Sometimes I look at the search terms people use to find my website. I usually find that it’s a mistake. It makes me want to search through all my posts for that particular phrase, which maybe I used, but I don’t think so? Because it’s not in my vernacular? I remember once many years ago when I was teaching in a different district, a parent accused me of saying something to their child that would have been (1) incredibly inappropriate (if I had actually said it, which I didn’t) and (2) grammatically incorrect (which is why I knew I had never said it). In fact, I was fairly sure I knew which kid had said it (a second-language learner…hence the grammar issue), but all they really wanted was an apology for something I’d never said. I tried to explain why I wouldn’t have said it, but the parents weren’t having it, weren’t understanding the grammar part. Whatever. Sometimes the hardest part of my job is dealing with parental expectations…for me and for their student and for the world in general.
So after a perfectly delightful meeting at a quilt store to drop off a cat quilt and (honestly) buy some more fabric because I needed stuff for the bathtub (in the quilt…not the one the dog and cats were in), I made it to the gym and home, mostly exhausted, but with a post-it-note list of things I had to do for school. Post this, print that, and then magically come up with shit for kids to do who for some inexplicable reason can’t be in the classroom with all the other kids. Pain in my ass. Because the stuff we’re doing isn’t actually do-it-alone stuff. I still teach, people. I put a lot of stuff online, yes, but it’s only after listening to me and watching me and asking me questions that kids are doing some of the online stuff. They aren’t good readers, in general, and I act out processes and they listen (well, mostly) as part of their understanding. So if I assign two articles and tell them to read and annotate, and then do this other assignment over here based on that…a ton of kids will just make shit up to avoid doing the reading. I had to make up a week’s worth of stuff for one kid. The other kid is leaving next week and won’t be back until January, and I know where he’s going and probably why, but can’t think of any job where you can just up and disappear for over 5 weeks and expect to still have a job when you get back. Meanwhile, I have to plan curriculum day by day through January, and I’ve barely got December under my belt. It would have been done, but my coteacher has been gone (good reason) and she and I have some coordinating to do.
All that, as far as I got (because I didn’t finish the kid who’s gone for a month) took until 9 PM, which is when I finally made dinner. And sat and ate it with a dog’s nose under my armpit (the house is cold). And then I should have finished grading Per 8’s tests and started grading Per 4’s journals, but I couldn’t. I just couldn’t. Too Many Hours on my job. I had a plan for what I was going to work on last night, and I didn’t get to any of it because of other people’s shit.

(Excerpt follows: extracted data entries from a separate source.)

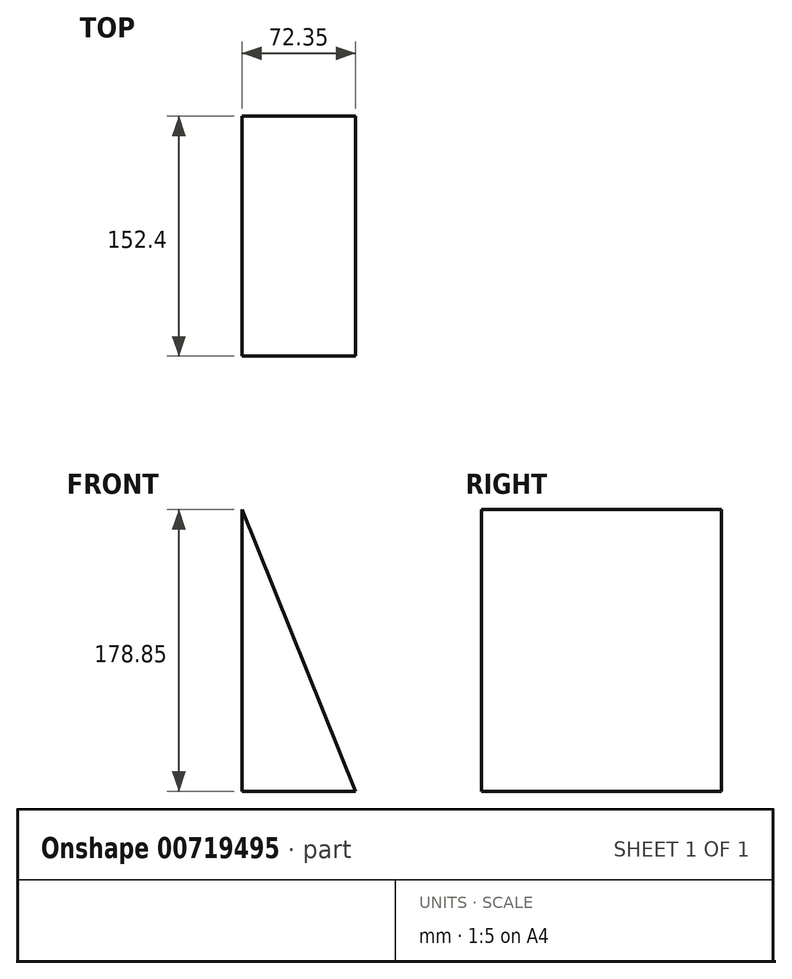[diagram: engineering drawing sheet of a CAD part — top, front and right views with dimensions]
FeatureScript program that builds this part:
annotation { "Feature Type Name" : "Feature", "Feature Type Description" : "" }
export const myFeature = defineFeature(function(context is Context, id is Id, definition is map)
    precondition{}
    {
        {
            var Q0;
            Q0=qCreatedBy(makeId("Front.planeOp"),FACE);
            var sketch = newSketch(context, id + "F0", { "sketchPlane" : qUnion([Q0])});
            skLineSegment(sketch, "E0", {"start": v(0, 0) * mm, "end": v(0, 188.37) * mm});
            skLineSegment(sketch, "E1", {"start": v(0, 188.37) * mm, "end": v(25.4, 188.37) * mm});
            skLineSegment(sketch, "E2", {"start": v(25.4, 188.37) * mm, "end": v(101.6, 0) * mm});
            skLineSegment(sketch, "E3", {"start": v(101.6, 0) * mm, "end": v(0, 0) * mm});
            skLineSegment(sketch, "E4", {"start": v(101.6, 0) * mm, "end": v(78.05, -9.53) * mm});
            skLineSegment(sketch, "E5", {"start": v(78.05, -9.53) * mm, "end": v(1.85, 178.85) * mm});
            skLineSegment(sketch, "E6", {"start": v(1.85, 178.85) * mm, "end": v(25.4, 188.37) * mm});
            skLineSegment(sketch, "E7", {"start": v(101.6, 0) * mm, "end": v(101.6, 178.28) * mm, "construction": true});
            skLineSegment(sketch, "E8", {"start": v(1.85, 178.85) * mm, "end": v(29.25, 178.85) * mm});
            skLineSegment(sketch, "E9", {"start": v(1.85, 178.85) * mm, "end": v(1.85, 0) * mm});
            skLineSegment(sketch, "E10", {"start": v(1.85, 0) * mm, "end": v(74.2, 0) * mm});
            skPoint(sketch, "E11.endSnap0", {"position": v(38.03, 0) * mm});
            skSolve(sketch);
        }
        {
            var Q0;
            {var subQ0=sQuery(id+"F0.wireOp",EDGE,"E9");Q0=makeQuery(id+"F0.imprint","IMPRINT",FACE,{"disambiguationData":[TD([[makeQuery(id+"F0.imprint","IMPRINT",EDGE,{"derivedFrom":subQ0}),1.0]])]});}
            extrude(context, id + "F1", {"entities" : qUnion([Q0]), "depth" : 152.4 * mm, "offsetDistance" : 25.4 * mm});
        }
    });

The only way to deal with that level of frustration is to make art. But I was really tired by then and felt like I should be cleaning out boychild’s room (his return gets closer every day, I hear), so all I did was sort the Wonder Under…
Yup. That’s some exciting art stuff there. The color! The interest! Eight boxes of Wonder Under, sorted by number. If I could just get my studio straightened out, I could start picking fabrics. Maybe that will be tonight. I just don’t know. I’m not holding out much hope.
I did wash the fabric I got yesterday, but did not even have the energy last night to pull it out and fold it…
I do love my new dryer though. It’s trés efficient. Yes, lots of grays and whites and a little black. I needed bathtub fabric. I also think I need a donut. That’s stress talking. Ironically, it’s the same stress that drags me to the gym. Whatever works.